Je me suis demandé si j'allais faire une scène de sexe. D'abord je trouve que ça vieillit beaucoup dans les films donc j'aurais eu peur de la faire. Même dans Terminator qui était un film extraordinaire, la scène d'amour emblématique est bien mais elle est très marquée par l'époque. Je pense que si je fais une scène d'amour, je serais victime des clichés de mon temps, de la pub. Je ne la sentais pas. Ensuite je voulais que l'intrigue soit toujours dans l'action policière. Les personnages ne m'intéressent que lorsqu'ils sont gardiens de l'ordre, toujours au service de l'enquête or la scène où ils font l'amour ça n'a plus rien avoir avec l'histoire policière. Il franchit le truc, il l'embarque et ça les regarde. Les scènes de sexe au cinéma on en voit beaucoup mais chaque fois que je me trouve à écrire des scénarios je me pose des questions. Combien de temps ils font l'amour ? Comment ils se prennent ? Ils jouissent ensemble ? Elle jouit avant ? Il jouit avant ? Si on fait une scène de sexe, il faut gérer le climax érotique, il y a des tas de questions à se poser. Si je les filme au réveil, il faut que je raconte quelque chose. Je trouve que ça aurait été comme une parenthèse, comme une coupure pub d'un autre film. Filmer le sexe c'est toujours en rapport à ses propres fantasmes et je n'en avais pas sur eux deux.

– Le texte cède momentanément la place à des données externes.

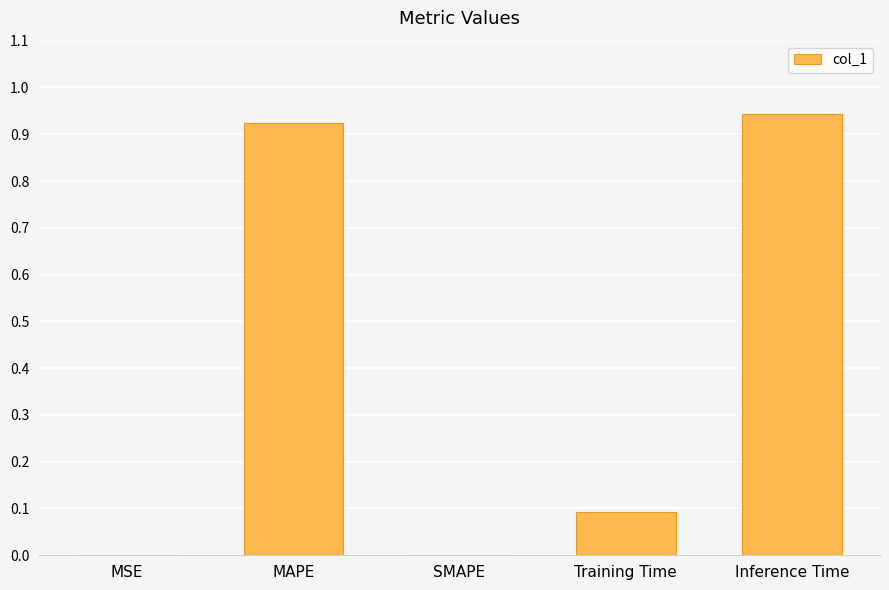

What is the change in value from MAPE to SMAPE?

-0.9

C'était trop compliqué pour moi, j'avais peur d'être victime de la mode, d'être un peu fake. Ce film est juste sur une base d'histoire romanesque et romantique de polar. Mais je peux comprendre qu'elle manque.

André Dussolier a dit qu'au cinéma, il y avait le script qu'on lit, le script qu'on tourne et le script qu'on monte et qu'ils n'avaient parfois rien à voir les uns avec les autres. Que pensez-vous de cela par rapport à votre film ?

Ca dépend du budget. En l'occurrence sur ce film-là ça a été sec. Sylvie Pialat produit bien ses films mais comme le polar ne génère pas toujours des chaînons clairs, comme on avait pas ni TFI ni France 2 le budget était réduit. Il m'est arrivé la même chose que sur Le convoyeur c'est-à-dire que le film qui a été tourné était le film qui a été écrit. Il était beaucoup plus long au départ, on voyait les méchants qui braquaient un fourgon, on les voyait construire le labo, fabriquer les drogues. Mais sans argent il faut commencer à aller à l'essentiel et à l'arrivée le film qui est monté, c'est le film qui a été tourné et écrit avant ça. Le convoyeur, c'était la même chose, j'ai coupé six plans. Là j'ai coupé huit plans, c'est-à-dire deux séquences. Ces plans n'ont pas d'intérêt c'est pour ça qu'ils ne se trouvent pas sur le DVD.

Gardiens de l'ordre est un peu dans le même genre qu'Une affaire d'état d'Eric Valette, ça vise un peu le même public ?

En France le genre roi est la comédie. Aucun polar n'a jamais fait et ne fera je pense jamais le score des Cht'is. Faire du polar en France c'est toujours tenter le coup, de voir jusqu'où ça peut passer. Après on ne va pas s'inventer metteur en scène de comédie, j'en ai écrit deux dans ma vie mais ça n'a pas passé. Je ne dois pas avoir le bon sens de l'humour. J'ai trouvé qu'Une affaire d'état était un vrai film d'action populaire, un vrai film de genre assumé comme tel. Je m'y suis beaucoup identifié, le film cherche juste à illustrer et à honorer le genre de la façon la plus travailleuse, rigoureuse et morale possible. J'ai aussi été très impressionné par Coco Chanel & Igor Stravinski, c'était somptueux.

Dernier bon film ?

A serious man des frères Coen, éblouissant et bouleversant. The ghostwriter de Polanski qui, à part Le pianiste, est le meilleur film de genre du réalisateur depuis très longtemps. Et Amer, j'ai adoré ce trip sensuel expérimental produit par mon meilleur figurant François Cognard.